Set these attributes on every cookie unless you have a specific reason not to.

- **`Secure`** — sent only over HTTPS. Mandatory on any cookie that carries identity. Required for `SameSite=None`.
- **`HttpOnly`** — not exposed to `document.cookie`. Use on every session cookie. Skip it on cookies your JavaScript genuinely needs to read (preferences, A/B test bucket).
- **`SameSite=Lax`** — sent on top-level navigations to your site but not on cross-site iframes, images, or `fetch`. Sensible default for session cookies.
- **`SameSite=Strict`** — sent only on requests originating from your own site. Strongest CSRF defence; breaks the common pattern of arriving via an external link while already logged in.
- **`SameSite=None; Secure`** — required for cross-site cookies (third-party widgets, SSO, embedded checkouts). Use sparingly.

### Cookie prefixes

Two browser-enforced prefixes raise the bar further:

- **`__Secure-`** — the cookie name must start with `__Secure-`, and the browser only accepts the cookie if it has the `Secure` attribute.
- **`__Host-`** — name starts with `__Host-`, the cookie must be `Secure`, must have `Path=/`, and must not have a `Domain` attribute. Pins the cookie to the exact host.

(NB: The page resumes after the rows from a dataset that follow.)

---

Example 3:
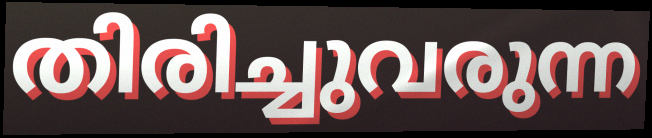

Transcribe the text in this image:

തിരിച്ചുവരുന്ന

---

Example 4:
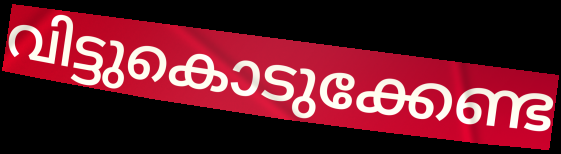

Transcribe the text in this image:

Use `__Host-` for session cookies whenever you can. It blocks subdomain takeover from rewriting the session cookie.

```http
Set-Cookie: __Host-session=abc123; Path=/; Secure; HttpOnly; SameSite=Lax
Set-Cookie: __Secure-prefs=dark; Path=/; Secure; SameSite=Lax; Max-Age=31536000
```

Always set an explicit `Path`, `Max-Age` or `Expires`, and a sensible value length. Avoid `Domain=example.com` unless you really need the cookie on subdomains.

## Common mistakes

- **No `Secure`.** A single HTTP request leaks the cookie.
- **No `HttpOnly` on session cookies.** Any XSS becomes an account takeover.
- **`SameSite=None` without `Secure`.** Modern browsers reject the cookie outright.
- **Putting `__Host-` on a cookie with `Domain` set.** Browser ignores it.
- **Sharing one cookie across many subdomains by default.** Set `Domain` only when you actually need it.

## Verification

- DevTools → Application → Cookies. Each row shows the attributes. Confirm `Secure`, `HttpOnly`, and `SameSite` on every session cookie.
- `curl -sI https://example.com | grep -i set-cookie`.
- Try setting `__Host-foo=1; Path=/` from a page without `Secure` — the browser should refuse.
- Audit cookies served by third parties; their defaults are not your defaults.